MSc Thesis Project
This project is producing SHAP summary plots for the features of some CRISPR sgRNA design tools when ran on different datasets. The main functionality is that given a tool name and a dataset name, it will run the SHAP analysis and produce a plot with the SHAP values for the top 20 most important features. The values are also saved in pickle files to be loaded more easily afterwards.
The scripts in this project require Python 3 and the following packages (which can be installed with pip3) with their corresponding dependencies:
joblib==0.15.1
matplotlib==3.2.2
pandas==1.0.4
pybedtools==0.8.1
scikit-learn==0.20.0
seaborn==0.10.1
shap==0.35.0
For a fast set-up create a conda environment with the provided environment.yml file. This contains all the packages needed by the project. For instructions on how to load and use an environment, refer to: conda env
To run the complete SHAP analysis:
python computeShapVals.py --tool ToolName --data DatasetName
Where the tool name is any of [tuscan-classification, tuscan-regression, sgRNAScorer2, wu-crispr, ssc, chop-chop-xu, chop-chop-doench, chop-chop-moreno] and dataset name is any of [xu, doench]. Case insensitive.
The plot will appear on the screen and the SHAP values will be saved in results/SHAP-toolName-datasetName as a pickle file. This is an example output:
To compute the plot from the presaved SHAP values:
python plotShapFromPickle.py --file pickleFileName
Where the pickleFileName must be a pickle file in the results directory and contain two pickles (one with the SHAP values and one with the data). These files are produced automatically by the computeShapVals.py script.
The plot produced will be the same as the above one, but the running time will be much faster.
To produce plots with the SHAP values for positional features:
python plotPositionsFromPickle.py --file pickleFileName
Where the pickleFileName is the same as above (from the results directory). This script will produce a plot looking at the positional features (e.g. G at position 19 in the guide) and plot the SHAP values in a bar plot.

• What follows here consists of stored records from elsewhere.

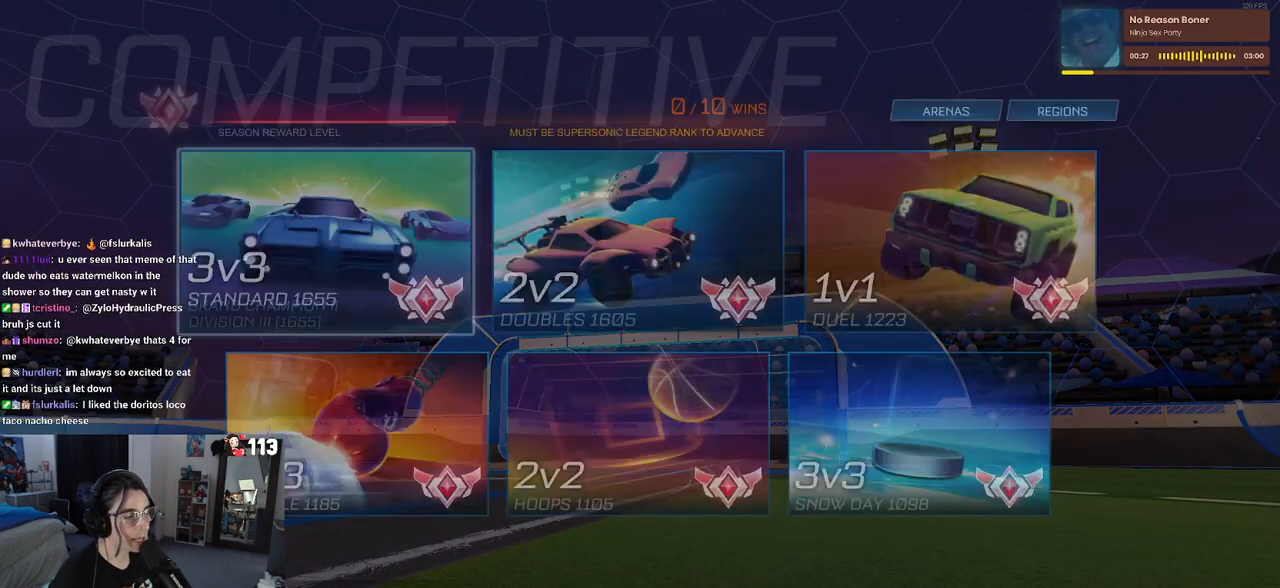
{"buttons": [], "left_stick": "center", "right_stick": "center", "events": []}
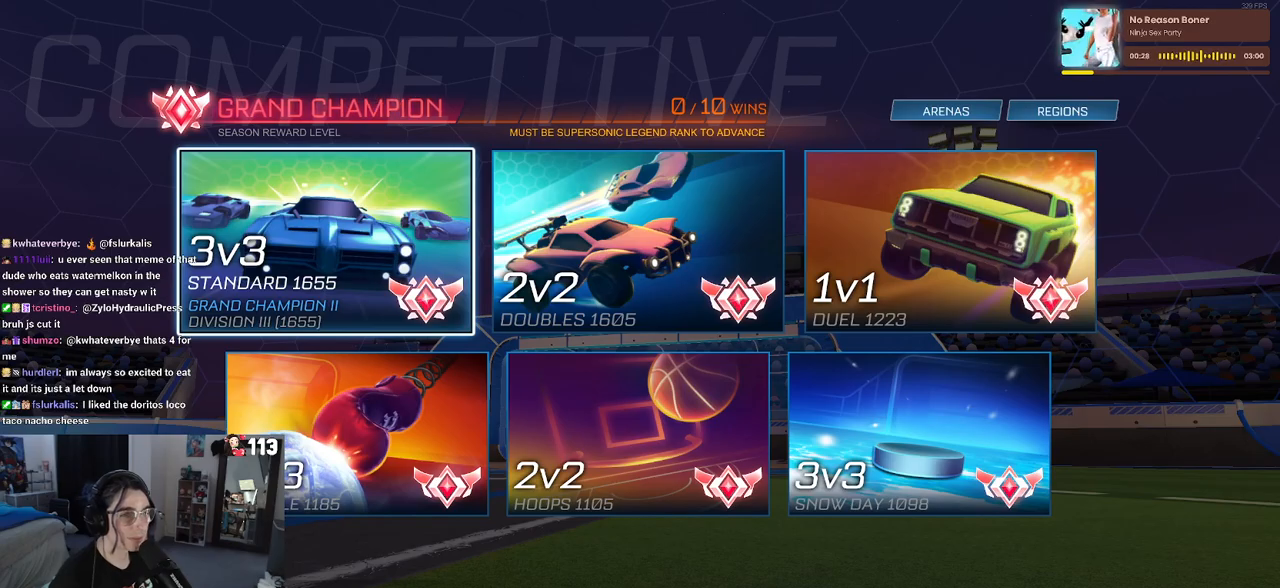
{"buttons": [], "left_stick": "center", "right_stick": "center", "events": []}
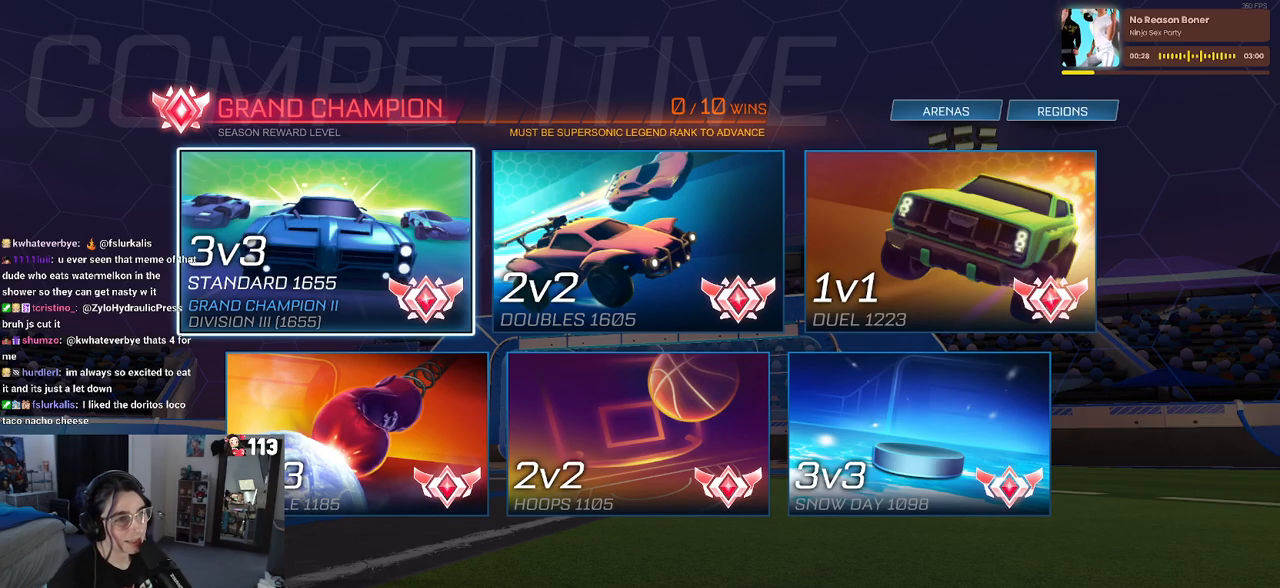
{"buttons": [], "left_stick": "center", "right_stick": "center", "events": [[83, "CROSS", "down"], [217, "CROSS", "up"]]}
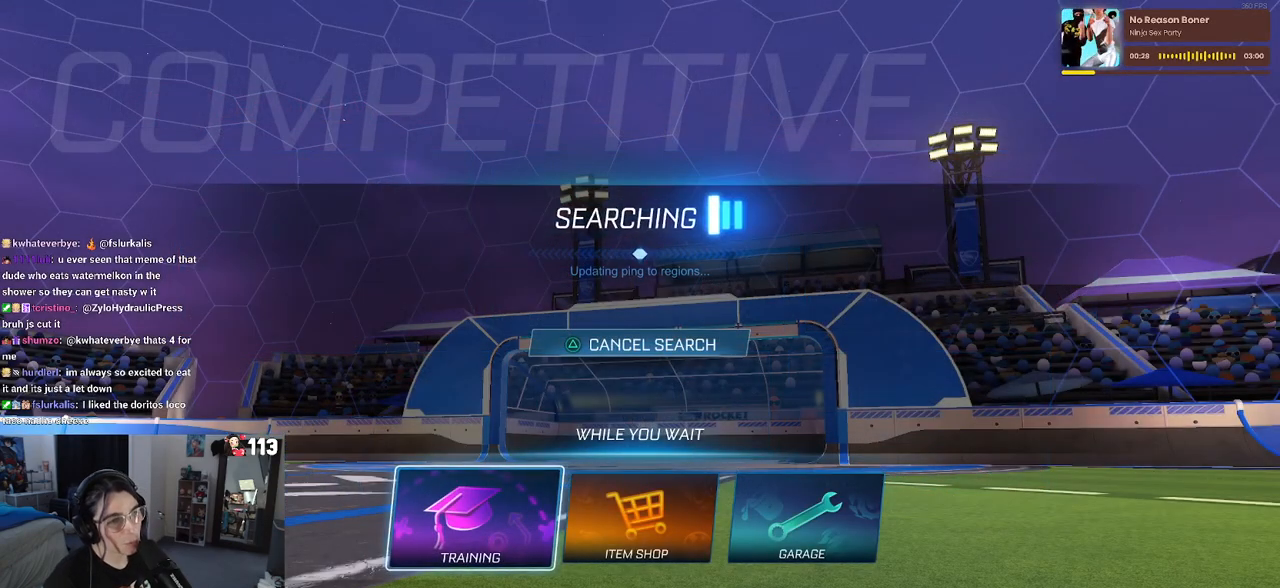
{"buttons": [], "left_stick": "center", "right_stick": "center", "events": [[83, "CIRCLE", "down"], [200, "CIRCLE", "up"], [283, "CIRCLE", "down"], [383, "CIRCLE", "up"]]}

The plot will appear on the screen and will have the SHAP values for each position in the guide. This is an example output:
To compare positions across different methods:
python comparePositionTools.py
This script will produce a plot similar to the one above (for one tool, all the positional features), but by combining multiple tools. This serves to compare the positional preferences across tools. It requires the pickle files to be generated for the tools to be used.
An example of a produced plot, which compares the positional features of SSC, Tuscan-Classification and Wu-CRISPR:
To create a heatmap and csv of all the average SHAP values across all the tools:
python shapToHeatMap.py
This script will take the average SHAP values of all positional features across all the tools and produce a heatmap showing all the values together. It requires the pickle files for all tools to be generated. For now the names of tools and datasets to be ran are selected from within the file.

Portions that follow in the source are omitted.